„Altwerden ist kein Grund für Angst“

von Redaktion

Warum der renommierte Arzt zu Gelassenheit und zu mehr Lebensfreude rät

Prof. Dietrich Grönemeyer rät dazu, im Ruhestand beispielsweise eine neue Sprache zu lernen. © Laura Möllemann

München – Er ist Arzt, Autor und einer der bekanntesten Gesundheitsaufklärer Deutschlands. In seinem neuen Buch „Natürlich altern“ plädiert Prof. Dr. Dietrich Grönemeyer für einen entspannteren, aber bewussteren Umgang mit dem Älterwerden. Wir haben nachgefragt, wie er sich das genau vorstellt.

Sie fordern, dass wir das Altern als natürlichen Prozess annehmen. Warum tun sich so viele Menschen trotzdem so schwer damit?

Der Hype um das Modewort Longevity ist für viele nicht nachvollziehbar, wirkt technisch und abstoßend. Die Idee, u.a. von der Optimierung bis zum letzten Blutwert, geht für mich in die falsche Richtung. Es kommt vielmehr darauf an, wie wir leben, mit wem und mit welchem Blick auf die Welt. Wie viel Güte, Klarheit, Liebe und Humor wir einbringen.

Wie gehen Sie persönlich mit den sichtbaren Zeichen des Alters um – mit grauen Haaren, Falten, langsamerer Regeneration?

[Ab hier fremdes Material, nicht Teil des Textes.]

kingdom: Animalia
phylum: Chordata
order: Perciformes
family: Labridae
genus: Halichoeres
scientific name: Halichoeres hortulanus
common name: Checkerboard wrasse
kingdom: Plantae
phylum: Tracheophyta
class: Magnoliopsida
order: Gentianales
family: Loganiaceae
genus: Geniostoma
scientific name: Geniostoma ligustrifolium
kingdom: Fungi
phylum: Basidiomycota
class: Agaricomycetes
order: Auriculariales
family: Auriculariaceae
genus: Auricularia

Altern ist kein Projekt, das man managen muss. Auch wenn die Haut an manchen Stellen schlappmacht, die Gelenke mal knirschen oder die Regeneration nach sportlichen Aktivitäten länger dauert. Altern ist ein Lebensabschnitt, den man gestalten darf. Mit etwas Disziplin, ja – aber vor allem mit Großzügigkeit. Gegenüber sich selbst. Und anderen. Dazu zählen für mich durchaus auch Genussmomente wie mal ein leckeres Glas Rotwein oder ein Stück Kuchen.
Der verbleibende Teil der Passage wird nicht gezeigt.